Re: [RFC PATCH 0/4] mm, bpf: BPF based THP adjustment

Gutierrez Asier <gutierrez.asier@xxxxxxxxxxxxxxxxxxx> · Thu, 1 May 2025 22:36:23 +0300

On 4/30/2025 8:53 PM, Zi Yan wrote:
> On 30 Apr 2025, at 13:45, Johannes Weiner wrote:
> 
>> On Thu, May 01, 2025 at 12:06:31AM +0800, Yafang Shao wrote:
>>>>>> If it isn't, can you state why?
>>>>>>
>>>>>> The main difference is that you are saying it's in a container that you
>>>>>> don't control.  Your plan is to violate the control the internal
>>>>>> applications have over THP because you know better.  I'm not sure how
>>>>>> people might feel about you messing with workloads,
>>>>>
>>>>> It’s not a mess. They have the option to deploy their services on
>>>>> dedicated servers, but they would need to pay more for that choice.
>>>>> This is a two-way decision.
>>>>
>>>> This implies you want a container-level way of controlling the setting
>>>> and not a system service-level?
>>>
>>> Right. We want to control the THP per container.
>>
>> This does strike me as a reasonable usecase.
>>
>> I think there is consensus that in the long-term we want this stuff to
>> just work and truly be transparent to userspace.
>>
>> In the short-to-medium term, however, there are still quite a few
>> caveats. thp=always can significantly increase the memory footprint of
>> sparse virtual regions. Huge allocations are not as cheap and reliable
>> as we would like them to be, which for real production systems means
>> having to make workload-specifcic choices and tradeoffs.
>>
>> There is ongoing work in these areas, but we do have a bit of a
>> chicken-and-egg problem: on the one hand, huge page adoption is slow
>> due to limitations in how they can be deployed. For example, we can't
>> do thp=always on a DC node that runs arbitary combinations of jobs
>> from a wide array of services. Some might benefit, some might hurt.
>>
>> Yet, it's much easier to improve the kernel based on exactly such
>> production experience and data from real-world usecases. We can't
>> improve the THP shrinker if we can't run THP.
>>
>> So I don't see it as overriding whoever wrote the software running
>> inside the container. They don't know, and they shouldn't have to care
>> about page sizes. It's about letting admins and kernel teams get
>> started on using and experimenting with this stuff, given the very
>> real constraints right now, so we can get the feedback necessary to
>> improve the situation.
> 
> Since you think it is reasonable to control THP at container-level,
> namely per-cgroup. Should we reconsider cgroup-based THP control[1]?
> (Asier cc'd)
> 
> In this patchset, Yafang uses BPF to adjust THP global configs based
> on VMA, which does not look a good approach to me. WDYT?
> 
> 
> [1] https://lore.kernel.org/linux-mm/20241030083311.965933-1-gutierrez.asier@xxxxxxxxxxxxxxxxxxx/
> 
> --
> Best Regards,
> Yan, Zi

Hi,

I believe cgroup is a better approach for containers, since this 
approach can be easily integrated with the user space stack like 
containerd and kubernets, which use cgroup to control system resources.

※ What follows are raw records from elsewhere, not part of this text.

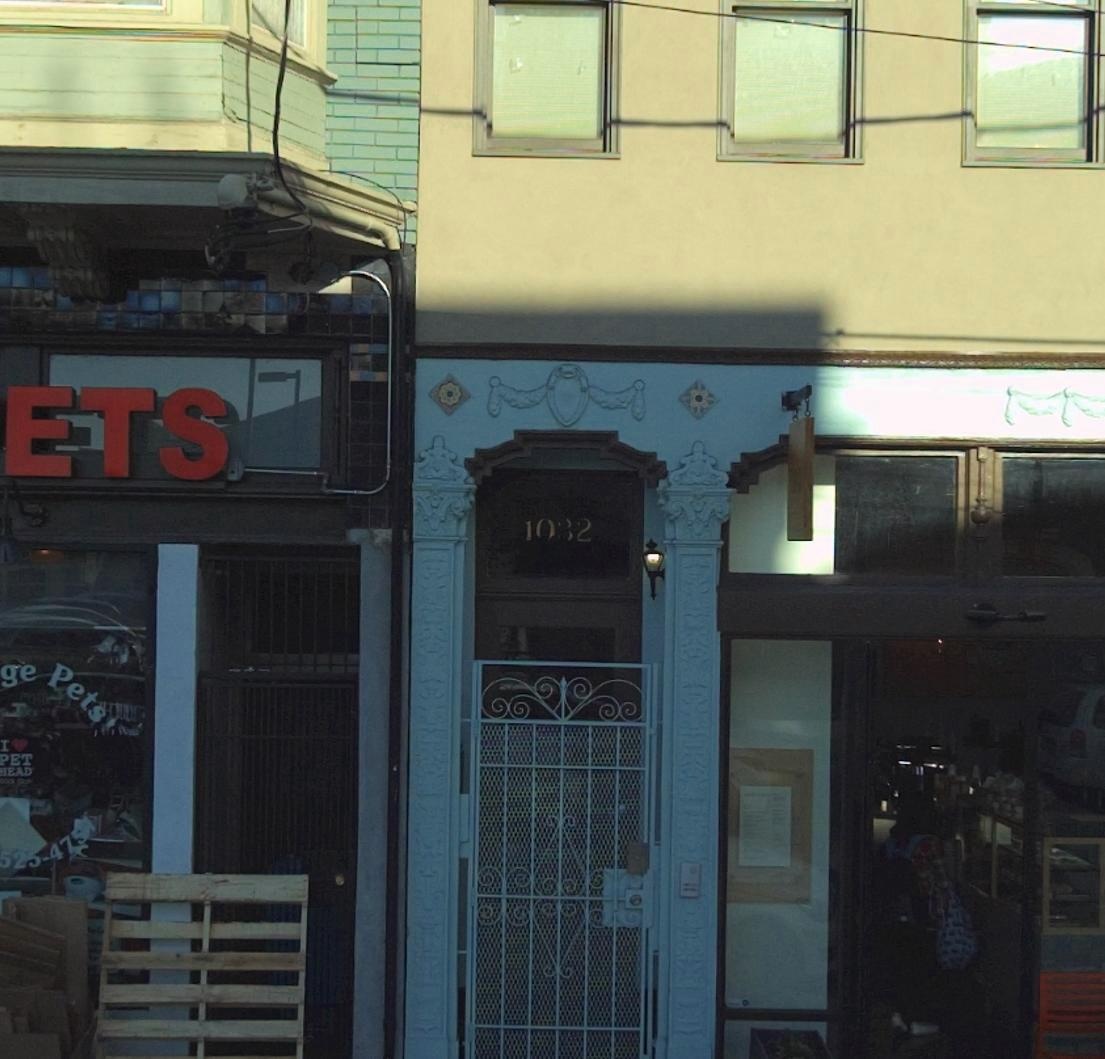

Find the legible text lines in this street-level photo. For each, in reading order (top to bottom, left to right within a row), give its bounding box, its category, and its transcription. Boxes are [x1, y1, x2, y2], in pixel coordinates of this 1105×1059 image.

[2, 381, 233, 484] BusinessName: ETS
[522, 517, 593, 544] StreetNumber: 1032
[0, 659, 110, 728] BusinessName: ge Pets
[0, 738, 11, 753] None: I
[0, 752, 33, 767] None: PET
[7, 766, 34, 777] None: EAD
[0, 812, 100, 871] None: 525-475*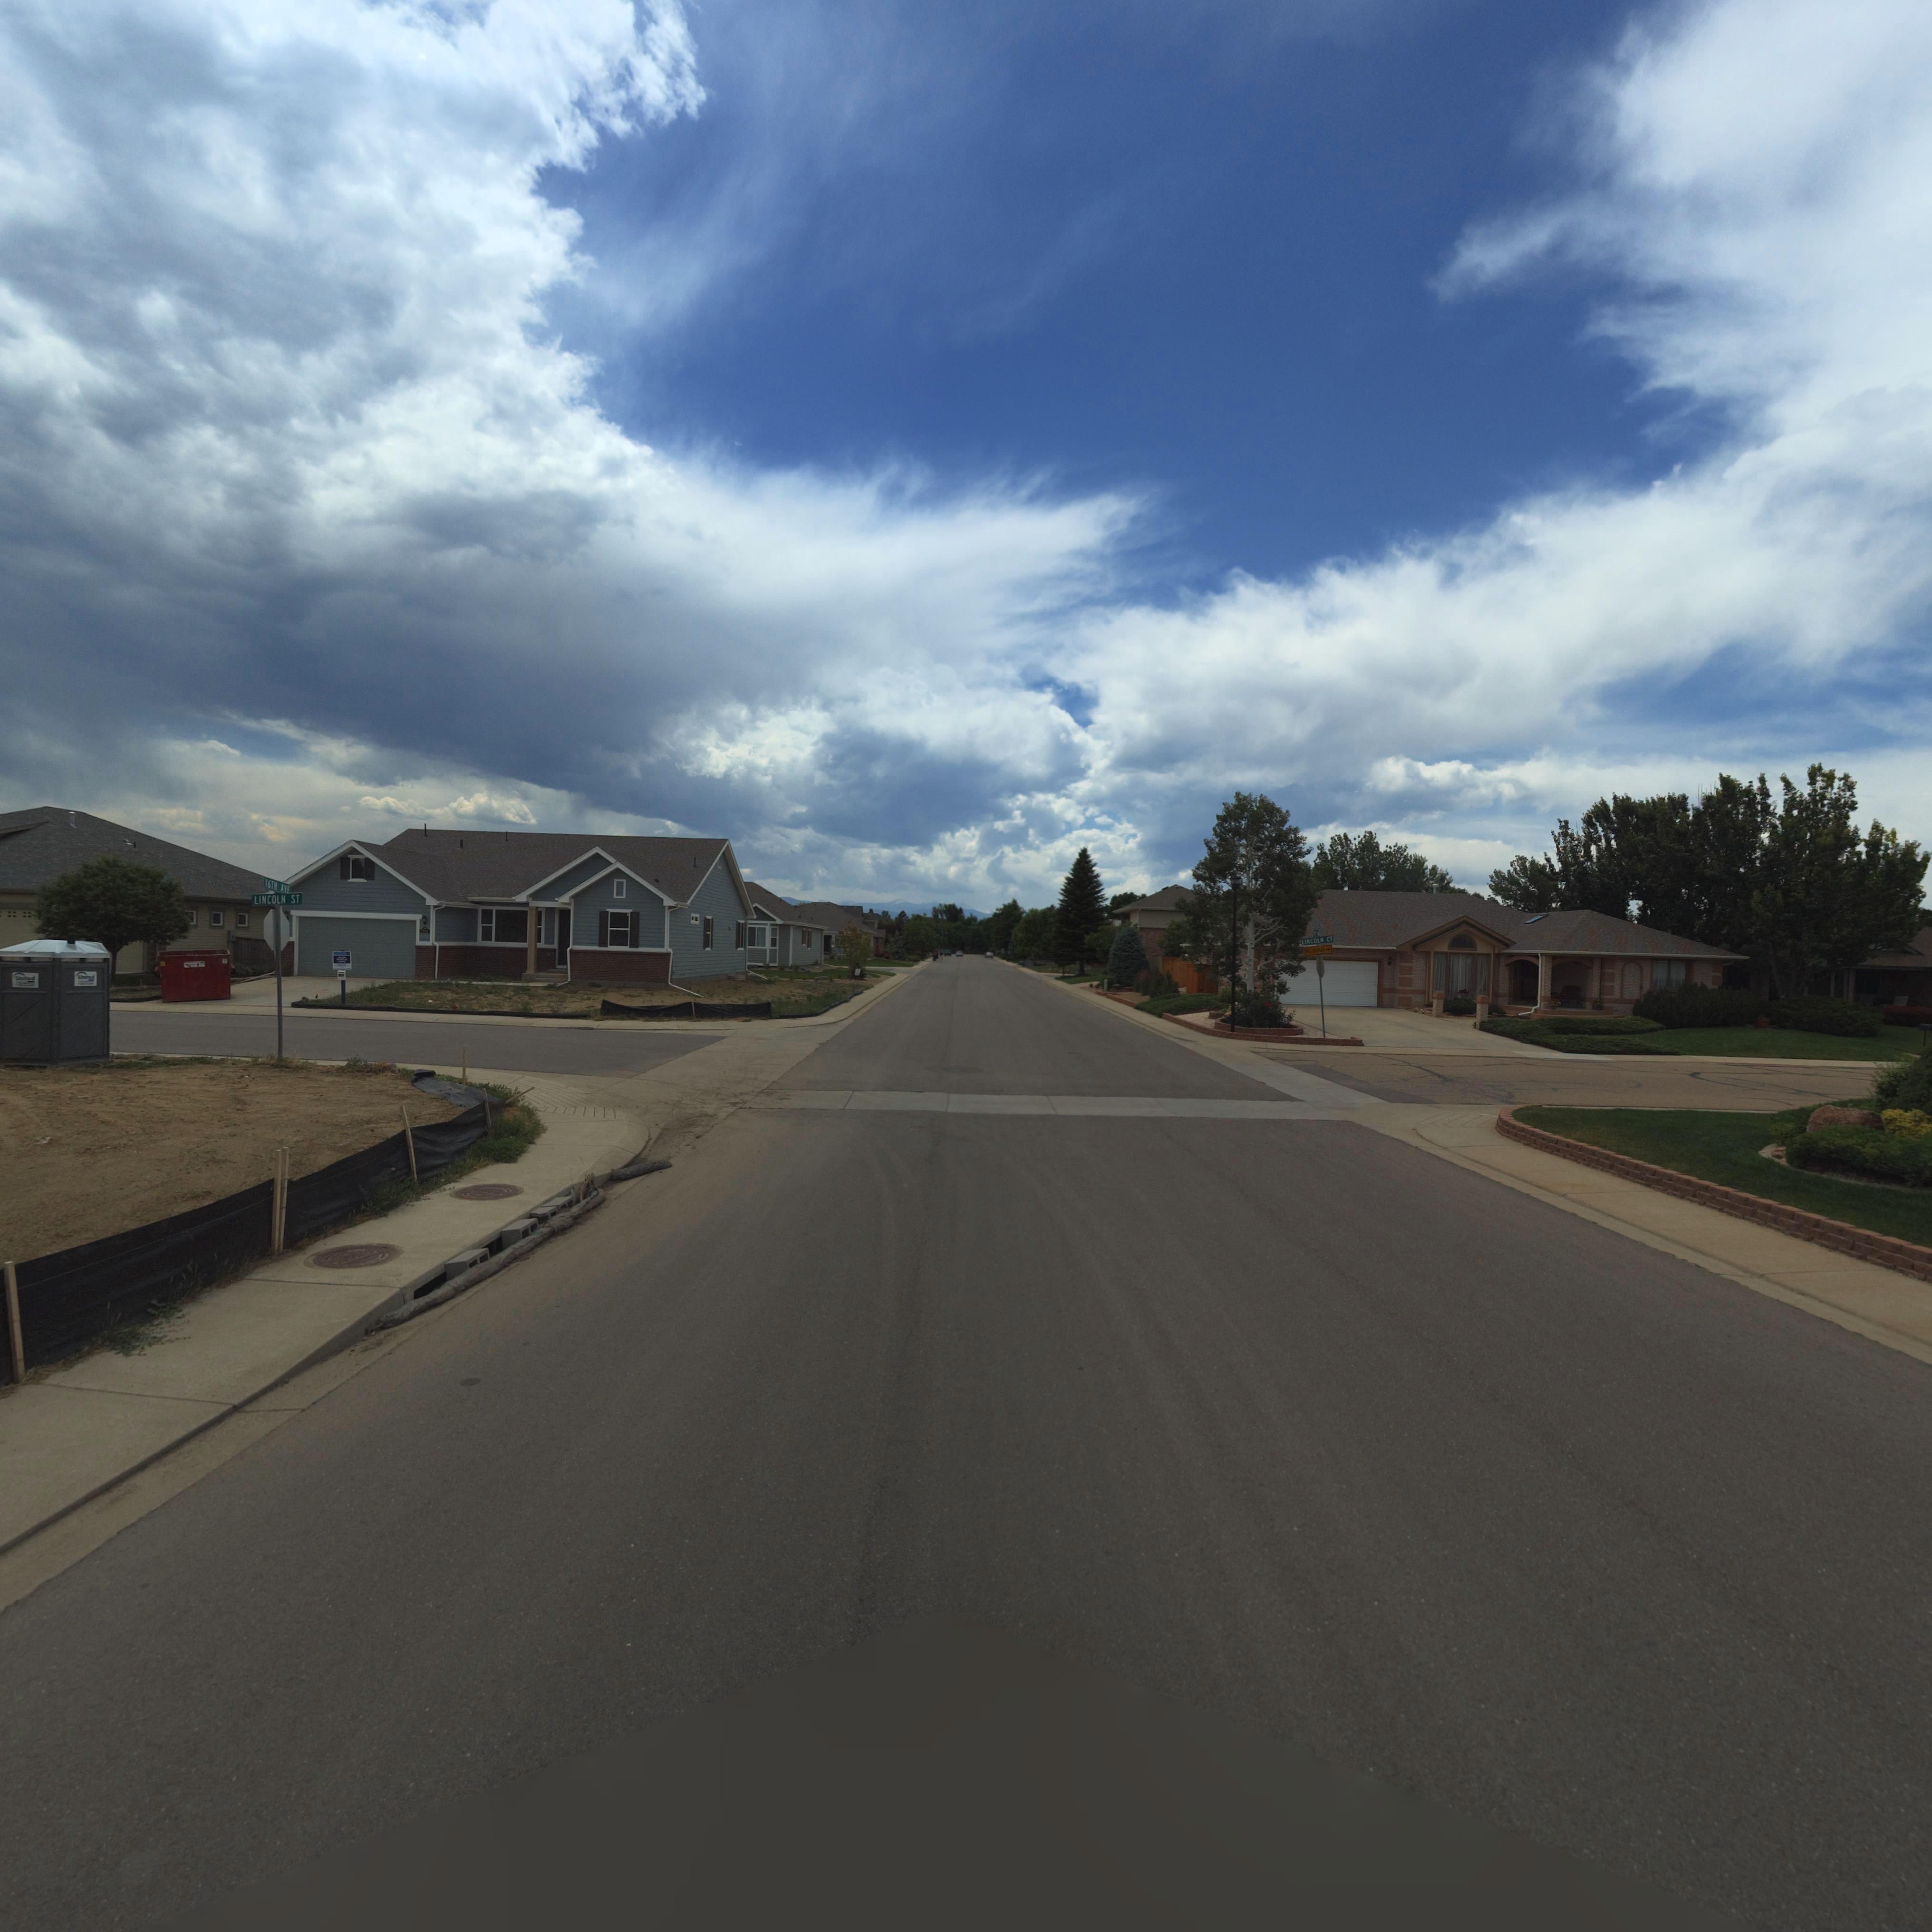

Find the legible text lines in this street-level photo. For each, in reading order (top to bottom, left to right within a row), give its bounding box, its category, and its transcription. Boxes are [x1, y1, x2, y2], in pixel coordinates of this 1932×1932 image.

However, I pointed out earlier, the approach I suggested has some 
flaws:
1. Potential polution of cgroup with a big number of knobs
2. Requires configuration by the admin

Ideally, as Matthew W. mentioned, there should be an automatic system.

Anyway, regarding containers, I believe cgroup is a good approach 
given that the admin or the container management system uses cgroups 
to set up the containers.

-- 
Asier Gutierrez
Huawei